Die Finnen sind bekannt für ihre Effizienz und organisatorischen Fähigkeiten. Kein Wunder also, dass in Finnland jährlich eine Gesamtauflage von rund 14 Millionen Kalendern gedruckt werden. Die Tradition der Namenstage, wobei jedem Kalendertag ein Name oder eine Reihe von Namen zugeordnet wird, ist tief in der finnischen Kultur verankert.
„Wenn man sich den finnischen Namenstag-Kalender anschaut, sieht man eine Zusammenfassung der finnischen Geschichte“, erläutert Minna Saarelma-Paukkala, die Leiterin der Almanach-Prüfungsstelle an der Universität Helsinki, die für die Koordinierung der Namenstage verantwortlich ist.

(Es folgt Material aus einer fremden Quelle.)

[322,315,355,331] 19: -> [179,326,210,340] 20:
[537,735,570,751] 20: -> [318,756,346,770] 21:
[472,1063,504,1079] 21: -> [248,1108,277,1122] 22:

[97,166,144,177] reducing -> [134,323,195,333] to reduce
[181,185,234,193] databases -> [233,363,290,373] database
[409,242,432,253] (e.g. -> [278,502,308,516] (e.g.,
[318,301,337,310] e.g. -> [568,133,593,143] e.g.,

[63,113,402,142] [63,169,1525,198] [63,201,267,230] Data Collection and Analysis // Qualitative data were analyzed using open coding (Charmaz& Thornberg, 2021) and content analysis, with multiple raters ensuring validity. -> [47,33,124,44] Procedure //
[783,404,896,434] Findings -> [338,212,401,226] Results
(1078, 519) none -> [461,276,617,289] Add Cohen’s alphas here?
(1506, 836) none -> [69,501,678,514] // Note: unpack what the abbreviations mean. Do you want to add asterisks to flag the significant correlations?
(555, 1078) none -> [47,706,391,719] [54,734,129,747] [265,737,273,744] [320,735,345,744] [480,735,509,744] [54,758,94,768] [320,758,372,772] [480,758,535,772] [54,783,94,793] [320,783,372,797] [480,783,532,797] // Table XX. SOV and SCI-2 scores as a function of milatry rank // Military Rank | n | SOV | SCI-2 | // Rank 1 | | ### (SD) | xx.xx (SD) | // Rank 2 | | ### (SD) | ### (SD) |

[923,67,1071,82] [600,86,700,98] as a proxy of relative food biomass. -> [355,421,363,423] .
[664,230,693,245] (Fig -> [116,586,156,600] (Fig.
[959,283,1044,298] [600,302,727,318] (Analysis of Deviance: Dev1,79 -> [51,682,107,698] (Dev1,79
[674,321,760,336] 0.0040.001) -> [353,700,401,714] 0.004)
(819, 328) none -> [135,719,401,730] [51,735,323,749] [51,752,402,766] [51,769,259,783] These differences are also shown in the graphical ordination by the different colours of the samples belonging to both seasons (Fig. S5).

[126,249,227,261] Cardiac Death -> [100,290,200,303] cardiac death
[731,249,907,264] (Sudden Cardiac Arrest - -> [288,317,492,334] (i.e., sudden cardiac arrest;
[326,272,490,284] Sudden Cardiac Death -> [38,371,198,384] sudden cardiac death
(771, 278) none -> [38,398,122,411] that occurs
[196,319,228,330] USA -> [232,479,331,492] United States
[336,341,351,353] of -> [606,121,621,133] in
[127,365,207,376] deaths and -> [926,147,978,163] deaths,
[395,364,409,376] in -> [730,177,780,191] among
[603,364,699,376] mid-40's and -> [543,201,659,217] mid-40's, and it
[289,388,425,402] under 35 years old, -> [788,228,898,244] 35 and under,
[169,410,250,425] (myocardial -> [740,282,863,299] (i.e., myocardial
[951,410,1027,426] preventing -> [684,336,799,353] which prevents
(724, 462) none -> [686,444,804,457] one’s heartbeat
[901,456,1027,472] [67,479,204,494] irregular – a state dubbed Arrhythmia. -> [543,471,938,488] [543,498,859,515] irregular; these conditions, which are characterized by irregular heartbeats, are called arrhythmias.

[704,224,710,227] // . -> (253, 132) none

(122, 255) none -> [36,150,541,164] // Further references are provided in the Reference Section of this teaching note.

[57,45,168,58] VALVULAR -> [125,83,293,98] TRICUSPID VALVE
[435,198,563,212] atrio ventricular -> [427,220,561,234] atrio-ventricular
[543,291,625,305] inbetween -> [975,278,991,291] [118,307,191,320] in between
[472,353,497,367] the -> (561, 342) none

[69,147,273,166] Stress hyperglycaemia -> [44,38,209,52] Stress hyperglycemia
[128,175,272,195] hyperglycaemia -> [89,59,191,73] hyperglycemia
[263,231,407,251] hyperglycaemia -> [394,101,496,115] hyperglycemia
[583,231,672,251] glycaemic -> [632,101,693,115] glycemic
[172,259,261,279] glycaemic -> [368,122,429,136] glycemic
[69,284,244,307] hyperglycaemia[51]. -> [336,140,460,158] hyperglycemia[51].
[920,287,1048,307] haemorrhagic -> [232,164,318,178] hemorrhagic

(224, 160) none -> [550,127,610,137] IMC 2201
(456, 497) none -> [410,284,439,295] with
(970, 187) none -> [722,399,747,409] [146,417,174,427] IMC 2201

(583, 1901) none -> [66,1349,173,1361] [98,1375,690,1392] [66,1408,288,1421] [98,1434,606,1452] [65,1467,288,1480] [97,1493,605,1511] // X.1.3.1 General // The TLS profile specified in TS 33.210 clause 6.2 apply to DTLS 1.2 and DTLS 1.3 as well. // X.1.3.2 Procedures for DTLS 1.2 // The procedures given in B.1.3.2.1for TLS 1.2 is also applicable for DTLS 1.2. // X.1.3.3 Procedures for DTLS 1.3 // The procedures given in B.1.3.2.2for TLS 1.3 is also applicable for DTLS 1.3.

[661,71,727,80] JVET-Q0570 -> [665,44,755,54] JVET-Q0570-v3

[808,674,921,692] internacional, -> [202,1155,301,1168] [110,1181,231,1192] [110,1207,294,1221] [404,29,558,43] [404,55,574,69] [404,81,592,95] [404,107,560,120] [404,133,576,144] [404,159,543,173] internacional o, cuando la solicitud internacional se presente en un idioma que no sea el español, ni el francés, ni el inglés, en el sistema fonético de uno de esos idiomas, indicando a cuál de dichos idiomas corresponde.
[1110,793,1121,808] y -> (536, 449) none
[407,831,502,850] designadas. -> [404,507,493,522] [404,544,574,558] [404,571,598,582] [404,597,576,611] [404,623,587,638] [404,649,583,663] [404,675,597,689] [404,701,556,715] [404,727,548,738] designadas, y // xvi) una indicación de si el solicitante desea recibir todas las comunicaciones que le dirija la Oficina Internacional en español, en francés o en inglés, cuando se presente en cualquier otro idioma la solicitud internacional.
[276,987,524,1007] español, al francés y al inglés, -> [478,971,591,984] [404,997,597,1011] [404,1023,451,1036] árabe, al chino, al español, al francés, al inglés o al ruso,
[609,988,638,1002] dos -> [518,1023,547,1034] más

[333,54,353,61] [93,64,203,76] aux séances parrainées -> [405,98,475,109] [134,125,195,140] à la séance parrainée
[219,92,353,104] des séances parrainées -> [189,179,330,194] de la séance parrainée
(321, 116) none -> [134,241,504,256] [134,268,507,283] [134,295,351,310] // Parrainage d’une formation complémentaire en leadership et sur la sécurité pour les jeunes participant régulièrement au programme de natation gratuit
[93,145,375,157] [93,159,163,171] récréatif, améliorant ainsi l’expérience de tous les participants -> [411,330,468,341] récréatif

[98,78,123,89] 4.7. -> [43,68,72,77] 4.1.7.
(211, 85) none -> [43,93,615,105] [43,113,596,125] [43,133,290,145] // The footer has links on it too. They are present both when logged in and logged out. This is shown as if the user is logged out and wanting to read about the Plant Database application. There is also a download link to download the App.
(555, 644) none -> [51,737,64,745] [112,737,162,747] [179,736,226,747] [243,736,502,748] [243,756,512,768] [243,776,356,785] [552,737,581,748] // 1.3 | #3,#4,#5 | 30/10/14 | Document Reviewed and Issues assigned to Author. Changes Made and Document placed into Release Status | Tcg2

„Dieser Brauch geht auf das Mittelalter zurück. Aber es gibt auch einige Namen im Kalender aus vorchristlichen Zeiten wie Väinö; später kamen katholische, dann schwedische und eine Reihe von russischen Namen hinzu. Anschließend folgten finnische Namen aus der Zeit unseres nationalen Erwachens und dann alle möglichen neueren Namen, die von den jüngsten internationalen Trends beeinflusst sind.“
Ein Blick auf den Kalender
Die Bedeutung des Namenstags hat sich im Laufe der Jahrhunderte gewandelt und mit ihr auch die verschiedenen Bräuche, die sich mit ihm verknüpfen. Die Finnen stellen kein Namenstag-Bäumchen mehr auf den Tisch in der Hoffnung, unter ihm Geschenke zu finden. Sie errichten auch keinen verzierten Mast mehr im Garten oder Hinterhof. Dennoch besitzt die Tradition nach wie vor für viele Menschen eine besondere Bedeutung.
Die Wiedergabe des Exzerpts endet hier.